Dr.純子のメディカルサロン

緊迫の134時間をどう乗り切ったか
~41年前、ハイジャックに遭った医師~ 穗苅正臣博士

 

ハイジャック犯人が要求した600万ドルの身代金のうち、調達先の米国から届いた400万ドルの入った布袋=1977年9月30日、東京・羽田空港(時事)

ハイジャック犯人が要求した600万ドルの身代金のうち、調達先の米国から届いた400万ドルの入った布袋=1977年9月30日、東京・羽田空港(時事)

 ◇エンジン止まり、機内は45度以上に

 海原 驚いたでしょうね。


 穗苅 最初は恐怖というより、「ついてないな」という気持ちでした。自分が事件に巻き込まれるということは想像したことがありませんでしたから。ただ両手を上に挙げ、目をつむるように指示され、それに従わない乗客が拳銃で殴られ、私も本を読もうとしたところ、拳銃で殴られました。

 やがて静かな恐怖がじわじわと身体全体に広がり、震え始めました。犯人は5人でした。斧を手に持った男、拳銃と手りゅう弾を持った男…。緊迫した重苦しい空気で、押し潰されそうな時間の中で家族や友人、同僚、恩師のことなどが心に浮かびました。自分の死を意識しました。

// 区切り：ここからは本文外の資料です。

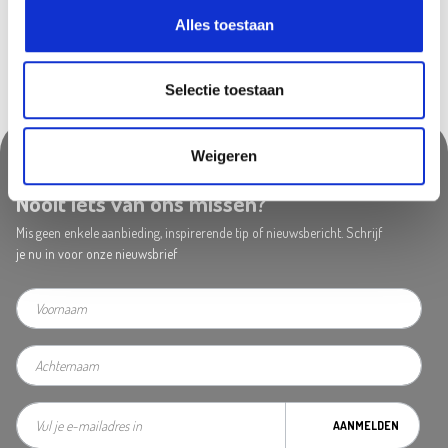
Alles toestaan
Selectie toestaan
Weigeren
Nooit iets van ons missen?
Mis geen enkele aanbieding, inspirerende tip of nieuwsbericht. Schrijf
je nu in voor onze nieuwsbrief
AANMELDEN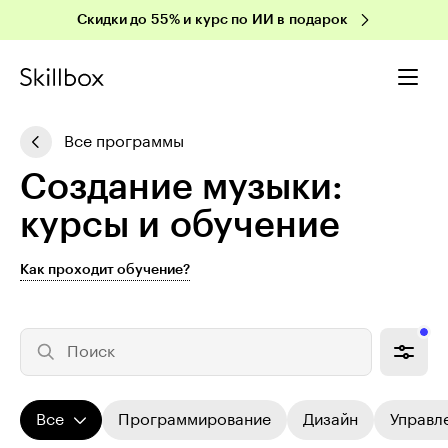
Скидки до 55% и курс по ИИ в подарок
Все программы
Создание музыки:
курсы и обучение
Как проходит обучение?
Поиск
Все
Программирование
Дизайн
Управл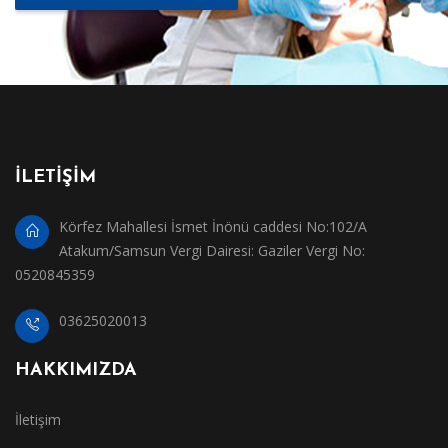
İLETİŞİM
Körfez Mahallesi İsmet İnönü caddesi No:102/A
Atakum/Samsun Vergi Dairesi: Gaziler Vergi No:
0520845359
03625020013
HAKKIMIZDA
İletişim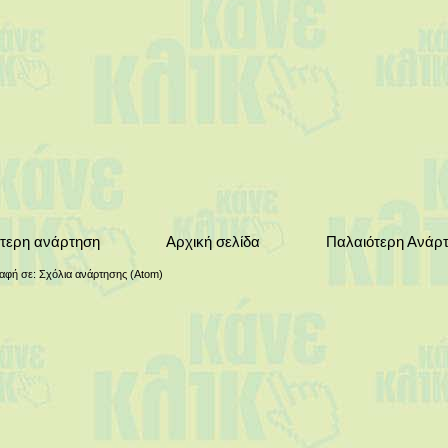
τερη ανάρτηση
Αρχική σελίδα
Παλαιότερη Ανάρ
αφή σε:
Σχόλια ανάρτησης (Atom)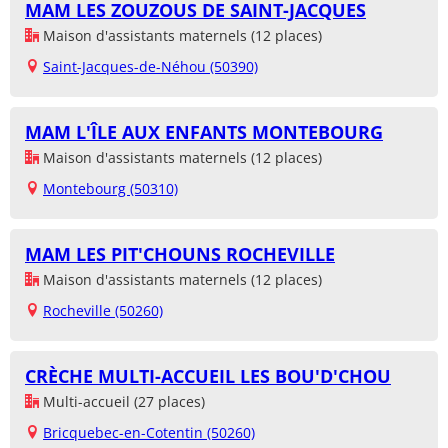
MAM LES ZOUZOUS DE SAINT-JACQUES
Maison d'assistants maternels (12 places)
Saint-Jacques-de-Néhou (50390)
MAM L'ÎLE AUX ENFANTS MONTEBOURG
Maison d'assistants maternels (12 places)
Montebourg (50310)
MAM LES PIT'CHOUNS ROCHEVILLE
Maison d'assistants maternels (12 places)
Rocheville (50260)
CRÈCHE MULTI-ACCUEIL LES BOU'D'CHOU
Multi-accueil (27 places)
Bricquebec-en-Cotentin (50260)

 その後、犯人のアナウンスで赤軍派だということが分かりました。そして数時間してダッカ国際空港に着陸しました。飛行機のエンジンが止まり、それと同時に冷房が効かなくなりました。強い日差しで、機内の温度はどんどん上がり、汗が吹き出し、靴下までびっしょりになり、喉が焼け付くようでした。

 機内の温度は45度以上になったと思います。犯人たちは苛立ち、乗客は熱さでパニックになってきました。乳児が泣き叫び、大声を出す乗客も出て、機内は騒然としました。「水をくれ」「こんなに苦しめるなら早く拳銃で撃って殺してくれ」と騒ぐ乗客で機内は騒然とし、客室乗務員が犯人の指示で水を配り始めました。

解放直後の穗苅先生(中央手前)=アルジェリアのホテル(穗苅氏提供)

解放直後の穗苅先生(中央手前)=アルジェリアのホテル(穗苅氏提供)

 ◇恐怖がすっと消えて

 その時、後ろの席から1人の外国人乗客が前方にふらふらと歩いて来て、私の席のすぐ横でばったり崩れるように倒れたのです。犯人も驚いたのでしょう。倒れた男性に犯人が話し掛けましたが、反応はありません。「お医者さんはいませんか」。犯人は大声で叫び始めました。倒れた男性の苦痛にゆがむ顔を見て、私は無意識に立ち上がっていました。

 「私は医者です」。久しぶりに立ち上がった時、何か自由を取り戻したような気がしました。

 海原 医師であることを名乗り、仕事を始めた時、気持ちに変化が起きたのですね。

 穗苅 そうです。恐怖だけでいっぱいになっていた人質の自分から、自分は医師である、という自覚が確信となり、犯人に対する恐怖がすっと消えていくのを感じました。取り上げられたかばんを取り返し、中から医療用の薬や血圧計などを取り出しました。その後、連鎖反応のように機内に具合が悪くなる人が続出しました。機内の温度はさらに上がって48度になり、息が苦しくなりました。